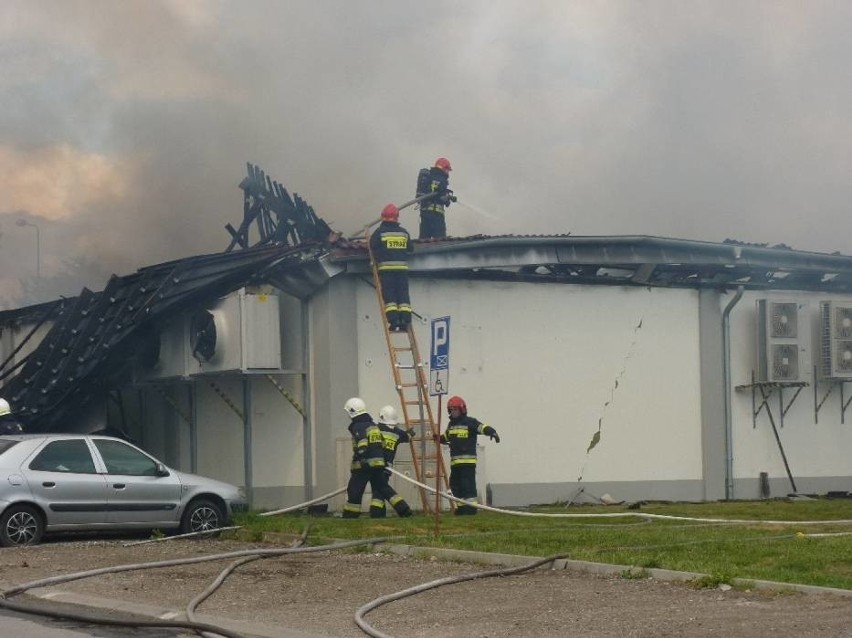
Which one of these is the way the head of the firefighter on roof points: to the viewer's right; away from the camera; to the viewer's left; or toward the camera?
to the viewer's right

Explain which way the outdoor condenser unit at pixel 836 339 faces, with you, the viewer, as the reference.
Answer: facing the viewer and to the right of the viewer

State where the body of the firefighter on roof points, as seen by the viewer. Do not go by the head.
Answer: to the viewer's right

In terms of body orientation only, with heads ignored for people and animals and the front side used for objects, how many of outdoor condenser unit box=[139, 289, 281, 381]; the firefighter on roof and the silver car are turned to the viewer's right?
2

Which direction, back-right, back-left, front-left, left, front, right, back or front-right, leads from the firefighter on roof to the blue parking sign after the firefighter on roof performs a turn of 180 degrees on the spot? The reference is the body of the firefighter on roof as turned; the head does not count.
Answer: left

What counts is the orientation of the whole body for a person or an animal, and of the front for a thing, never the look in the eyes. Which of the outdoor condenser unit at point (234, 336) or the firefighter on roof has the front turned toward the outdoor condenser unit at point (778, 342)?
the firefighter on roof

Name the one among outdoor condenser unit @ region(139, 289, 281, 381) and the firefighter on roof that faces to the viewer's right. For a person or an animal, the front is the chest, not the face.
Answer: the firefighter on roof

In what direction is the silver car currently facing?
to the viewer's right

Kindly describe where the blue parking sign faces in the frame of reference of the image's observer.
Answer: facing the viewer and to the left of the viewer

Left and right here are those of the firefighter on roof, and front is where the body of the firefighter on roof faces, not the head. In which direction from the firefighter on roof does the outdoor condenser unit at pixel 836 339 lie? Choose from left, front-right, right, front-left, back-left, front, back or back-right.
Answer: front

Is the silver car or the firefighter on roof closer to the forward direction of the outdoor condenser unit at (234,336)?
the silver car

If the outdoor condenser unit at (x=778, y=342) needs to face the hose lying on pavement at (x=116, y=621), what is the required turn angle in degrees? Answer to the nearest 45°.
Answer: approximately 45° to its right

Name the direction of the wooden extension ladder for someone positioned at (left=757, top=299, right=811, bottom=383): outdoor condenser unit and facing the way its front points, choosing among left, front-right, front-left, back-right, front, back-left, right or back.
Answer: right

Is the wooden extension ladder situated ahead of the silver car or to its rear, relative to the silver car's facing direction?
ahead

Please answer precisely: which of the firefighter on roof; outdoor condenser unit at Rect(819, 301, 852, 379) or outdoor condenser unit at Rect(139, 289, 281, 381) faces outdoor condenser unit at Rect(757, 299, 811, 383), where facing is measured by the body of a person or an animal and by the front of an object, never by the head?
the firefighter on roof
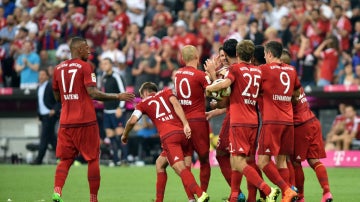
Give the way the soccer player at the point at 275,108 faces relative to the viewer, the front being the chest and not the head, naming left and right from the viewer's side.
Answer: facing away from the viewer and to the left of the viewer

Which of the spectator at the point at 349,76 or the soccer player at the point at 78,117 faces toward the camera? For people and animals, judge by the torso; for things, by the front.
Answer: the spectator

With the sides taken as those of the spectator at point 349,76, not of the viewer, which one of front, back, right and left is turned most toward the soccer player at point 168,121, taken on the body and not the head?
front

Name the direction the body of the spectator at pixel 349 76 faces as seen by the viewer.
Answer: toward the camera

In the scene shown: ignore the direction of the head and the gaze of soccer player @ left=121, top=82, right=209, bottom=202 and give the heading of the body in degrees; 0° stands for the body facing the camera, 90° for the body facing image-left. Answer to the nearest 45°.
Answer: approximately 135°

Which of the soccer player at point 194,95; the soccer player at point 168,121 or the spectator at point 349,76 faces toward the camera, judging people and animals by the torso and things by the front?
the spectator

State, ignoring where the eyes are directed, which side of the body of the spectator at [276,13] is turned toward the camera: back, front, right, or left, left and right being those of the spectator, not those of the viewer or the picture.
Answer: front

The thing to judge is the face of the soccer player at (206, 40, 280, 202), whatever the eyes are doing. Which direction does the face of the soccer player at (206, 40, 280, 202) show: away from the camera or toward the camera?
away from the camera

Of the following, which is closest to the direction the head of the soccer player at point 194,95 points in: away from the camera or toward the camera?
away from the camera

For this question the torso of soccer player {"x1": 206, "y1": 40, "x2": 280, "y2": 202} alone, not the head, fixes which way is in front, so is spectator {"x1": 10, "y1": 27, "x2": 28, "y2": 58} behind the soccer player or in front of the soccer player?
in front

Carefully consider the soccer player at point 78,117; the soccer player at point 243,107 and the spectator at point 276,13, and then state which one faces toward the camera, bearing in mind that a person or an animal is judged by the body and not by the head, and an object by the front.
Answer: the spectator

■ ■ ■

What this task involves: How many lines of the records contain the word "nearest"? Reply with the number alone.

Task solution: 2